Ainsi, les clients sont tenus de supporter les éventuels frais de sortie facturés par leur ancien fournisseur, dont les coûts peuvent souvent être démesurés.
L’étude réalisée par l’ACM[1] permet de constater que les deux plus grands fournisseurs de services cloud (Microsoft Azure et Amazon Web Services) détiennent chacun une part estimée entre 35 et 40% du marché – voire davantage, en fonction des verticales considérées. Dans cet environnement économique dominé par deux géants américains, il est difficile pour les autres acteurs du marché de trouver leur place et de se développer dans des conditions de concurrence équitables.
En outre, pour les utilisateurs de services de cloud, le manque de prédictibilité des coûts de sortie à un moment T constitue un frein supplémentaire à la libre circulation des données. En effet, ceux-ci restent très abstraits pour le client, qui ne peut connaître au moment de la souscription du contrat le volume de données qu’il hébergera chez le fournisseur cloud choisi et la fréquence de leur transmission. Le montant des frais dont il devra s’acquitter lors d’un changement de fournisseur ou d’une application multicloud est donc largement imprévisible et dissuade toute migration des données. Pourtant, rien techniquement et commercialement ne justifie de facturer séparément le transfert des données plutôt que d’intégrer les coûts marginaux liés à ces transferts sur le seul stockage des données.

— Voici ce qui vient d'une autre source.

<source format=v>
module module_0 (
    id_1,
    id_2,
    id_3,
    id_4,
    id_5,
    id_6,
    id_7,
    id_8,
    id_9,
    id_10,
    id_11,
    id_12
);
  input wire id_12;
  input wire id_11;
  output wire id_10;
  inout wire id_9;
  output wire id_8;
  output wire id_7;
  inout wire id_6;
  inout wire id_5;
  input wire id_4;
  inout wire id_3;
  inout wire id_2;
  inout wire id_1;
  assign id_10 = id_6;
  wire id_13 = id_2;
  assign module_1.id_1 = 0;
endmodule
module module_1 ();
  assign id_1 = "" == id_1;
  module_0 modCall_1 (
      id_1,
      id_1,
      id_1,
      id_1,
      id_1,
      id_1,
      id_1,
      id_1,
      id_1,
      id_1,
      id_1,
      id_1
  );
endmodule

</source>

Cette situation devient d’autant plus problématique dans la mesure où la tarification jugée excessive des frais de sortie de services cloud aggrave le déséquilibre du marché. En effet, grâce à ce système rendant dissuasive toute circulation de données, les géants américains peuvent renforcer leurs positions dominantes et verrouiller le choix de leur clientèle : c’est l’effet « lock-in ».

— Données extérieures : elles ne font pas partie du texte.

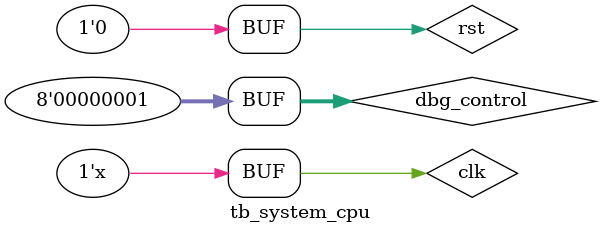
<source format=v>
`timescale 1ns / 1ps


module tb_system_cpu(

    );
    
    

    
    reg clk, rst;
        reg [7:0] dbg_control;
        wire [31:0] iobus;
        wire [31:0] mem_bus_in, abus, dbg_reg_PC, dbg_reg_IRA, dbg_reg_MAR, dbg_reg_MBR, dbg_reg_IRB, dbg_reg_ALUZ, mem_bus_out;
        wire [7:0] status_indicators;
        wire we_mem, re_mem;
    
    sys_ram_8k ram0(clk, we_mem, abus, mem_bus_in, mem_bus_out);
    cpu uut0(clk, rst, dbg_control, mem_bus_out, iobus, mem_bus_in, abus, status_indicators, we_mem, re_mem, dbg_reg_PC, dbg_reg_IRA, dbg_reg_MAR, dbg_reg_MBR, dbg_reg_IRB, dbg_reg_ALUZ);
    
    initial begin
        
        clk = 0;
        rst = 1;
        dbg_control = 1;
        #100;
        rst = 0;
        end
        
        
        
        always begin
        
        clk = ~clk;
        #10;
        end
    
    
endmodule

</source>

Au-delà de cette dimension de coûts excessifs liée à la question de transfert de données, des difficultés d’ordre technique peuvent apparaître. Elles concernent par exemple l’interopérabilité des données, la portabilité des données, voire un décalage normatif entre pays.
L’offre du secteur des services cloud en Europe est très dynamique, de nombreux acteurs européens du cloud très performants ont su s’installer durablement sur le marché numérique européen. Cependant, la concurrence saine sur ce marché est fortement fragilisée par des pratiques commerciales agressives pratiquées par tous les hyperscalers américains. Notamment, les « egress fees » constituent une pratique injustifiée et déloyale, nuisant fortement à un équilibre compétitif indispensable pour permettre aux acteurs européens respectueux de nos valeurs de poursuivre leur montée en puissance.